A day earlier, the new premier, better known as Balen, released his first public statement since the historic vote with a rap song shared on social media.

“Nepal is not scared this time, the heart is full of red blood … Laughter and happiness will reach every household this time,” Shah raps in the song titled Jay Mahakaali (Victory to Goddess Mahakali).

His music video, which features visuals of large crowds cheering him during his election campaign, has racked up nearly three million views.

“The strength of unity is my national power,” his lyrics continue.

Rastriya Swatantra Party (RSP) leader Balendra Shah (2R) takes oath as prime minister during a swearing-in ceremony in Kathmandu on March 27, 2026.
Rastriya Swatantra Party (RSP) leader Balendra Shah (2R) takes oath as prime minister [AFP]

A former mayor of the capital, Kathmandu, Shah is Nepal’s first Madhesi premier – people of the southern plains bordering India – to lead the Himalayan nation.

China extended its congratulations to Nepal on the swearing-in of Shah, the Chinese Ministry of Foreign Affairs said on Friday, adding it will support its Himalayan neighbour in safeguarding its independence, sovereignty and territorial integrity.

Protests had raged over a lack of jobs and endemic corruption in the country of 30 million, where a fifth of the population lives in poverty and an estimated 1,500 people leave the country daily for work abroad.
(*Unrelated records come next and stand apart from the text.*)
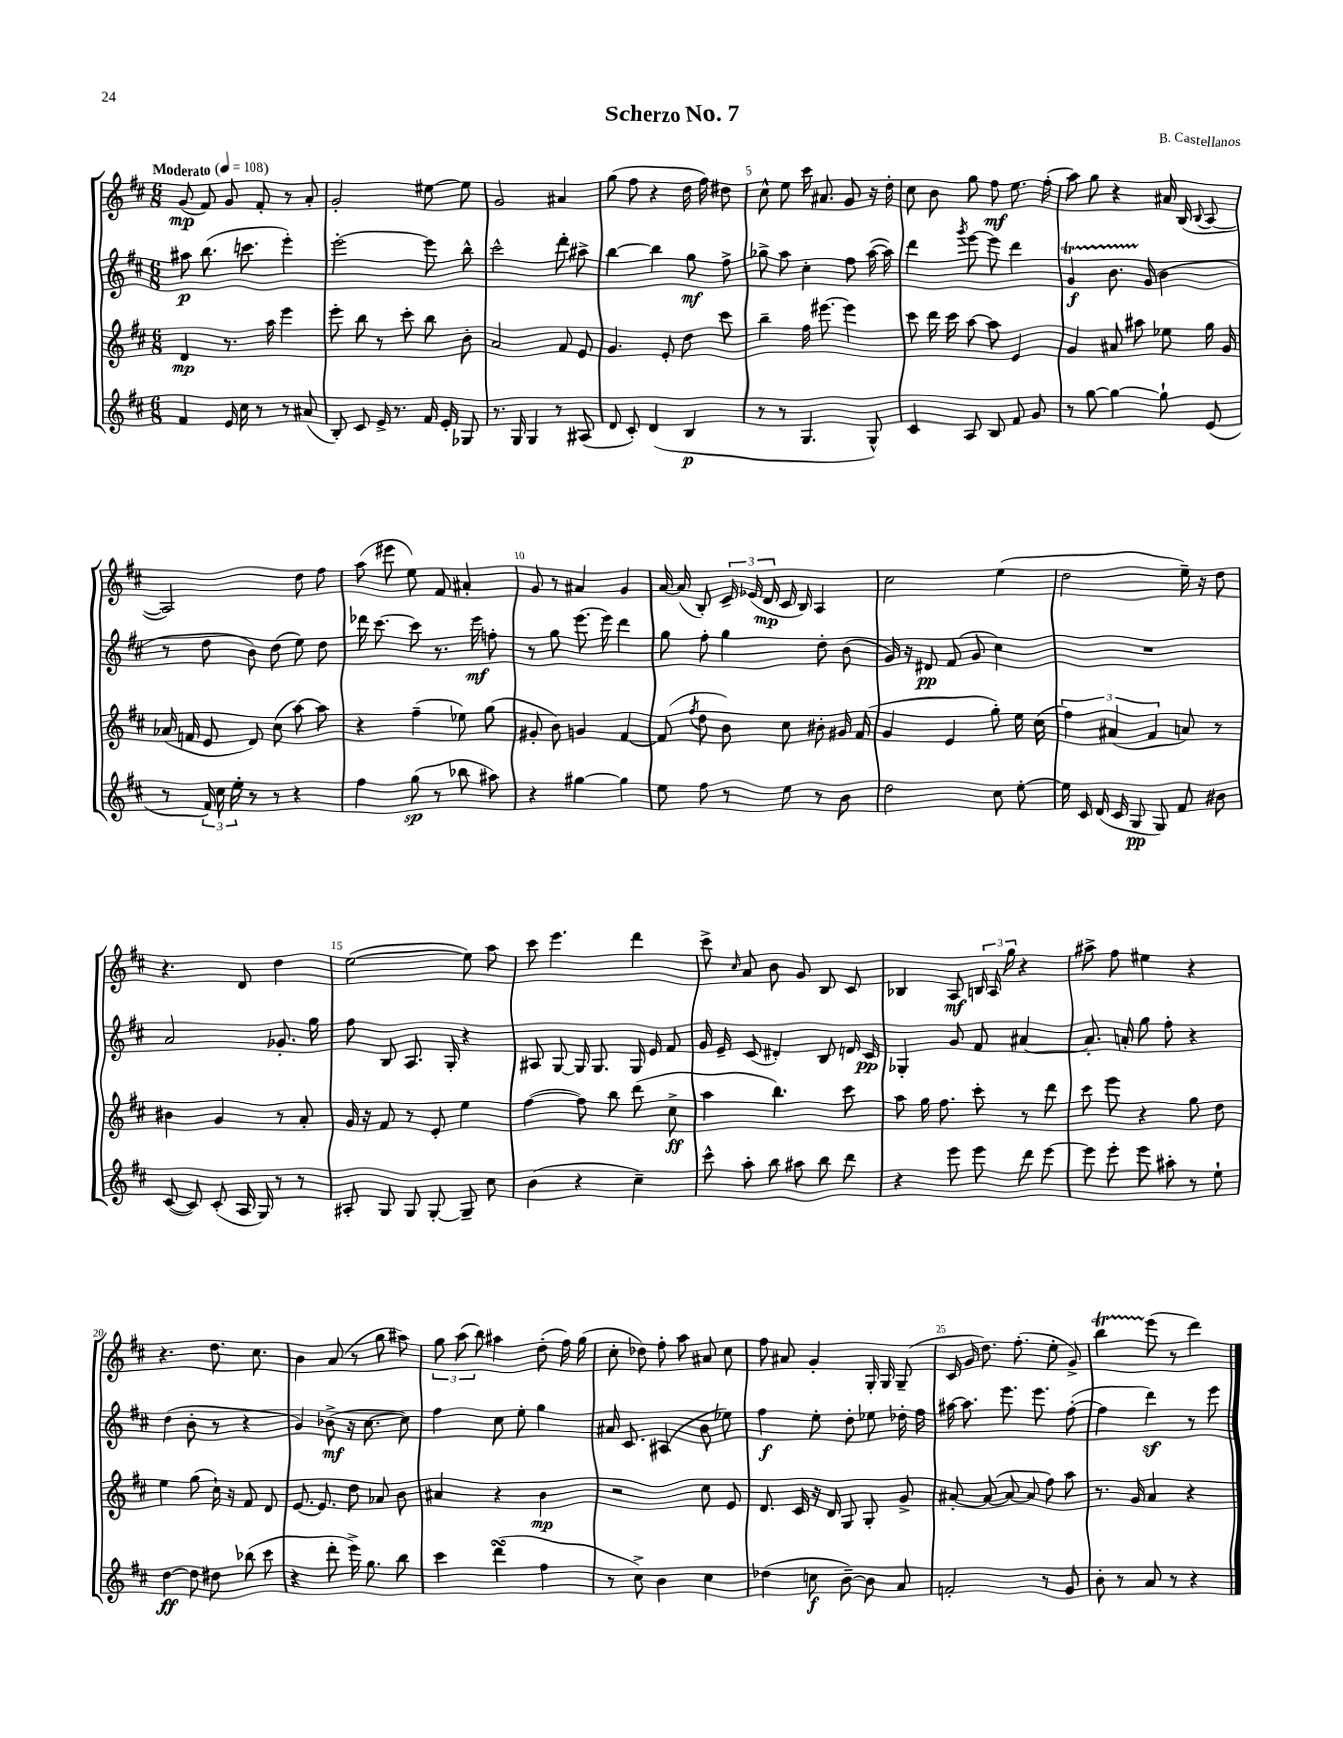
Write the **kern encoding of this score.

**kern	**dynam	**kern	**dynam	**kern	**dynam	**kern	**dynam
*part4	*part4	*part3	*part3	*part2	*part2	*part1	*part1
*staff4	*staff4	*staff3	*staff3	*staff2	*staff2	*staff1	*staff1
*clefG2	*	*clefG2	*	*clefG2	*	*clefG2	*
*k[f#c#]	*	*k[f#c#]	*	*k[f#c#]	*	*k[f#c#]	*
*M6/8	*	*M6/8	*	*M6/8	*	*M6/8	*
*MM108	*	*MM108	*	*MM108	*	*MM108	*
=1	=1	=1	=1	=1	=1	=1	=1
!	!	!	!	!	!	!LO:TX:a:B:t=Moderato	!
4f#/	.	4d/	mp	8aa#X\	p	(8g/	mp
.	.	.	.	(8.bb\	.	8f#/)	.
16e/	.	8.r	.	.	.	8g/	.
16cc#\	.	.	.	8.cccn\	.	.	.
8r	.	.	.	.	.	8f#'/	.
.	.	16aa\	.	.	.	.	.
8r	.	4eee\	.	4eee'\)	.	8r	.
(8a#X/	.	.	.	.	.	8a'/	.
=2	=2	=2	=2	=2	=2	=2	=2
8B'/)	.	8eee'\	.	[2eee'\	.	2g'/	.
8c#/	.	8bb\	.	.	.	.	.
16e^/	.	8r	.	.	.	.	.
8.r	.	.	.	.	.	.	.
.	.	8ccc#'\	.	.	.	.	.
16f#/	.	8bb\	.	8eee\]	.	[8ee#X\	.
16e'/	.	.	.	.	.	.	.
8G-X/	.	8b'\	.	8bb^^\	.	8ee#\]	.
=3	=3	=3	=3	=3	=3	=3	=3
8.r	.	2a/	.	2ccc#^^\	.	2g/	.
16G/	.	.	.	.	.	.	.
4G/	.	.	.	.	.	.	.
8r	.	8f#/	.	8ddd'\	.	4a#X/	.
(8A#X/	.	8e/	.	8aa#X^\	.	.	.
=4	=4	=4	=4	=4	=4	=4	=4
8d/	.	4.g/	.	[4bb\	.	(8gg\	.
8c#'/)	.	.	.	.	.	8ff#\	.
(4d/	.	.	.	4bb\]	.	4r	.
.	.	8e'/	.	.	.	.	.
4B/	p	8dd\	.	8gg\	mf	16dd\	.
.	.	.	.	.	.	16ff#\)	.
.	.	8ccc#\	.	8ff#^\	.	8dd#X\	.
=5	=5	=5	=5	=5	=5	=5	=5
8r	.	4bb~\	.	8gg-X^\	.	8cc#^^\	.
8r	.	.	.	8aa\	.	8ee\	.
4.G/	.	16ff#\	.	4cc#'\	.	16ccc#\	.
.	.	[8.eee#X\	.	.	.	8.a#X/	.
.	.	4eee#\]	.	8ff#\	.	8g/	.
8G^^/)	.	.	.	([16aa\	.	16r	.
.	.	.	.	16aa\])	.	16dd'\	.
=6	=6	=6	=6	=6	=6	=6	=6
4c#/	.	8ccc#\	.	4ddd\	.	8cc#\	.
.	.	16ddd\	.	.	.	8b\	.
.	.	16ccc#\	.	.	.	.	.
.	.	.	.	8qggg/	.	.	.
8A/	.	[8aa\	.	[8eee\	.	8gg\	.
8B/	.	8aa\]	.	8eee\]	.	8ff#\	mf
8f#/	.	4e/	.	4ddd\	.	8.ee\	.
8g/	.	.	.	.	.	.	.
.	.	.	.	.	.	(16ff#'\	.
=7	=7	=7	=7	=7	=7	=7	=7
8r	.	4g/	.	4gT/	f	8aa\)	.
[8gg\	.	.	.	.	.	8gg\	.
4gg\_	.	8a#X/	.	8.bTTT\	.	4r	.
.	.	8aa#X\	.	.	.	.	.
.	.	.	.	(16g/	.	.	.
8gg`\]	.	8ee-X\	.	4b\	.	16a#X/	.
.	.	.	.	.	.	(16B/	.
.	.	.	.	.	.	8qqB/	.
(8e/	.	16gg\	.	.	.	[8A/	.
.	.	16g/	.	.	.	.	.
!!LO:LB:g=z
=8	=8	=8	=8	=8	=8	=8	=8
8r	.	(16a-X/	.	8r	.	2A/])	.
.	.	16fn/	.	.	.	.	.
24f#/)	.	8e/	.	8dd\	.	.	.
24cc#\	.	.	.	.	.	.	.
24ee'\	.	.	.	.	.	.	.
8r	.	8d/)	.	8b\)	.	.	.
8r	.	(8cc#\	.	(8dd\	.	.	.
4r	.	[8aa\)	.	8ee\)	.	8dd\	.
.	.	8aa\]	.	8dd\	.	8ff#\	.
=9	=9	=9	=9	=9	=9	=9	=9
4ff#\	.	4r	.	16ddd-X\	.	(8aa\	.
.	.	.	.	[8.ccc#\	.	.	.
.	.	.	.	.	.	8eee#X\	.
(8gg\	sp	(4ff#~\	.	8ccc#\]	.	8ee\)	.
8r	.	.	.	8.r	.	8f#/	.
8bb-X\	.	8ee-X\)	.	.	.	4a#X'/	.
.	.	.	.	16eee\	mf	.	.
8aa#X\)	.	(8gg\	.	8ffn'\	.	.	.
=10	=10	=10	=10	=10	=10	=10	=10
4r	.	8g#X'/	.	8r	.	8g/	.
.	.	8b\)	.	8gg\	.	8r	.
[4gg#X\	.	4gn/	.	[8.eee\	.	4a#X/	.
.	.	.	.	16eee\]	.	.	.
4gg#\]	.	[4f#/	.	4ddd\	.	4g/	.
=11	=11	=11	=11	=11	=11	=11	=11
8ee\	.	(8f#/]	.	8gg\	.	[16a/	.
.	.	.	.	.	.	(16a/]	.
.	.	8qff#/	.	.	.	.	.
8ff#\	.	8dd\	.	8ff#'\	.	8B'/)	.
8r	.	8b\)	.	4gg\	.	24c#~/	.
.	.	.	.	.	.	(24e-X/	.
.	.	.	.	.	.	24d/	mp
8ee\	.	8cc#\	.	.	.	16c#/	.
.	.	.	.	.	.	16B/)	.
8r	.	8b#X'\	.	8dd'\	.	4A/	.
8b\	.	16g#X/	.	(8b\	.	.	.
.	.	(16f#/	.	.	.	.	.
=12	=12	=12	=12	=12	=12	=12	=12
2dd\	.	4g/	.	16g/)	.	2cc#\	.
.	.	.	.	16r	.	.	.
.	.	.	.	8d#X/	pp	.	.
.	.	4e/	.	(8f#/	.	.	.
.	.	.	.	8g/	.	.	.
8cc#\	.	8gg'\)	.	4cc#\)	.	(4ee\	.
[8ee'\	.	16ee\	.	.	.	.	.
.	.	(16cc#\	.	.	.	.	.
=13	=13	=13	=13	=13	=13	=13	=13
16ee\]	.	6ff#\)	.	2.r	.	2dd\	.
16c#/	.	.	.	.	.	.	.
(16d/	.	.	.	.	.	.	.
.	.	(6a#X/	.	.	.	.	.
16c#/	.	.	.	.	.	.	.
8G/	pp	.	.	.	.	.	.
.	.	6f#/	.	.	.	.	.
8G/)	.	.	.	.	.	.	.
8f#/	.	8an/)	.	.	.	16ee~\)	.
.	.	.	.	.	.	16r	.
8b#X\	.	8r	.	.	.	8dd\	.
!!LO:LB:g=z
=14	=14	=14	=14	=14	=14	=14	=14
([8c#/	.	4b#X\	.	2a/	.	4.r	.
8c#/])	.	.	.	.	.	.	.
(8c#'/	.	4g/	.	.	.	.	.
16A/	.	.	.	.	.	8d/	.
16G/)	.	.	.	.	.	.	.
8r	.	8r	.	8.g-X'/	.	4dd\	.
8r	.	8a'/	.	.	.	.	.
.	.	.	.	16gg\	.	.	.
=15	=15	=15	=15	=15	=15	=15	=15
8A#X'/	.	16g/	.	8ff#\	.	([2ee\	.
.	.	16r	.	.	.	.	.
8G/	.	8f#/	.	8B/	.	.	.
8G/	.	8r	.	8.A/	.	.	.
[8G'/	.	8e'/	.	.	.	.	.
.	.	.	.	16G'/	.	.	.
8G~/]	.	4ee\	.	4r	.	8ee\])	.
8cc#\	.	.	.	.	.	8aa\	.
=16	=16	=16	=16	=16	=16	=16	=16
(4b\	.	([4ff#\	.	8A#X/	.	8ccc#\	.
.	.	.	.	[8G/	.	4.eee\	.
4r	.	8ff#\])	.	16G/]	.	.	.
.	.	.	.	8.G/	.	.	.
.	.	8bb\	.	.	.	.	.
4cc#~\)	.	(8ddd\	.	16G/	.	4ddd\	.
.	.	.	.	16e/	.	.	.
.	.	8cc#^\	ff	8f#/	.	.	.
=17	=17	=17	=17	=17	=17	=17	=17
8ccc#^^\	.	4aa\	.	16g/	.	8ccc#^\	.
.	.	.	.	16e~/	.	.	.
.	.	.	.	.	.	16qqcc#/	.
8aa'\	.	.	.	(8c#/	.	8a/	.
8bb\	.	4.bb\)	.	4d#X'/)	.	8b\	.
8aa#X\	.	.	.	.	.	8g/	.
8bb\	.	.	.	8B/	.	8B/	.
8ddd\	.	8ccc#\	.	16dn/	.	8c#/	.
.	.	.	.	16c#/	pp	.	.
=18	=18	=18	=18	=18	=18	=18	=18
4r	.	8aa\	.	4G-X'/	.	4B-X/	.
.	.	16gg\	.	.	.	.	.
.	.	8.ff#\	.	.	.	.	.
8eee\	.	.	.	8g/	.	8A/	mf
8eee\	.	8ccc#'\	.	8f#/	.	24Bn/	.
.	.	.	.	.	.	24A/	.
.	.	.	.	.	.	24gg\	.
8ddd\	.	8r	.	[4a#X/	.	4r	.
[8eee\	.	8ddd\	.	.	.	.	.
=19	=19	=19	=19	=19	=19	=19	=19
8eee\]	.	8ccc#\	.	8.a#'/]	.	8aa#X^\	.
8eee'\	.	8eee\	.	.	.	8ff#\	.
.	.	.	.	16an'/	.	.	.
8eee\	.	4r	.	8gg\	.	4ee#X\	.
8aa#X'\	.	.	.	8ff#'\	.	.	.
8r	.	8gg\	.	4r	.	4r	.
8ee`\	.	8dd\	.	.	.	.	.
!!LO:LB:g=z
=20	=20	=20	=20	=20	=20	=20	=20
[4dd\	ff	4ee\	.	(4dd\	.	4.r	.
8dd\]	.	(8gg\	.	8b'\	.	.	.
8dd#X\	.	16cc#`\)	.	8r	.	8.dd\	.
.	.	16r	.	.	.	.	.
(8bb-X\	.	8f#/	.	4r	.	.	.
.	.	.	.	.	.	8.cc#\	.
8ccc#\	.	8d/	.	.	.	.	.
=21	=21	=21	=21	=21	=21	=21	=21
4r	.	[8.e/	.	4g/)	.	4b\	.
.	.	8.e/]	.	.	.	.	.
8ddd'\	.	.	.	(8b-X^\	mf	(8a/	.
16eee^\)	.	8dd\	.	16r	.	8r	.
8.gg\	.	.	.	[8.cc#\	.	.	.
.	.	8a-X/	.	.	.	8gg\	.
8bb\	.	8b\	.	8cc#\])	.	8aa#X\)	.
=22	=22	=22	=22	=22	=22	=22	=22
4ccc#\	.	4a#X/	.	4ff#\	.	12gg\	.
.	.	.	.	.	.	(12aa\	.
.	.	.	.	.	.	12bb\)	.
(4dddsSSs\	.	4r	.	8cc#\	.	4aa#X\	.
.	.	.	.	8ee'\	.	.	.
4ff#\	.	4b\	mp	4gg\	.	(8dd'\	.
.	.	.	.	.	.	16ff#\)	.
.	.	.	.	.	.	(16gg\	.
=23	=23	=23	=23	=23	=23	=23	=23
8r	.	2r	.	16a#X/	.	8cc#'\	.
.	.	.	.	8.c#/	.	.	.
8cc#^\)	.	.	.	.	.	8dd-X\)	.
4b\	.	.	.	(4A#X/	.	8ff#'\	.
.	.	.	.	.	.	8aa\	.
4cc#\	.	8cc#\	.	8b\	.	8a#X/	.
.	.	8e/	.	8ee-X\)	.	8cc#\	.
=24	=24	=24	=24	=24	=24	=24	=24
(4dd-X\	.	8.d/	.	4ff#\	f	8ff#\	.
.	.	.	.	.	.	8a#X/	.
.	.	16c#/	.	.	.	.	.
8ccn\	f	16r	.	8ee'\	.	4g'/	.
.	.	16d/	.	.	.	.	.
[8b~\)	.	8G/	.	8dd'\	.	.	.
8b\]	.	8G'/	.	8ee-X\	.	16G'/	.
.	.	.	.	.	.	16G/	.
8a/	.	8g^/	.	16dd-X'\	.	(8G~/	.
.	.	.	.	16ff#\	.	.	.
=25	=25	=25	=25	=25	=25	=25	=25
2fn'/	.	[8a#X'/	.	[16aa#X\	.	16c#/	.
.	.	.	.	8.aa#\]	.	16g/	.
.	.	(8a#/_	.	.	.	8.dd\)	.
.	.	8a#/_	.	8.eee\	.	.	.
.	.	.	.	.	.	(8.ff#'\	.
.	.	8a#/]	.	.	.	.	.
.	.	.	.	8.eee\	.	.	.
8r	.	8ff#\)	.	.	.	8ee'\	.
8g/	.	8aa\	.	([8ff#'\	.	8g^/)	.
=26	=26	=26	=26	=26	=26	=26	=26
8b'\	.	8.r	.	4ff#\]	.	4bbT\	.
8r	.	.	.	.	.	.	.
.	.	16g/	.	.	.	.	.
8a/	.	4a/	.	4dddz\)	.	(8eee\	.
8r	.	.	.	.	.	8r	.
4r	.	4r	.	8r	.	4ddd\)	.
.	.	.	.	8eee\	.	.	.
==	==	==	==	==	==	==	==
*-	*-	*-	*-	*-	*-	*-	*-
Although he did not directly participate in the protests, Shah publicly expressed support for the largely Generation Z demonstrators who led the movement.

Political instability has been an uphill challenge for Nepal, with 32 governments taking office since 1990 and none of them completing a five-year term.

The Nepali Congress party, the country’s oldest party, became a distant second group in parliament with just 38 seats. The Communist Party of Nepal (Unified Marxist-Leninist) of KP Sharma Oli, who was forced to resign after the Gen Z unrest, controls 25 members.

Former Chief Justice Sushila Karki led the nation through the interim period up to the parliamentary election.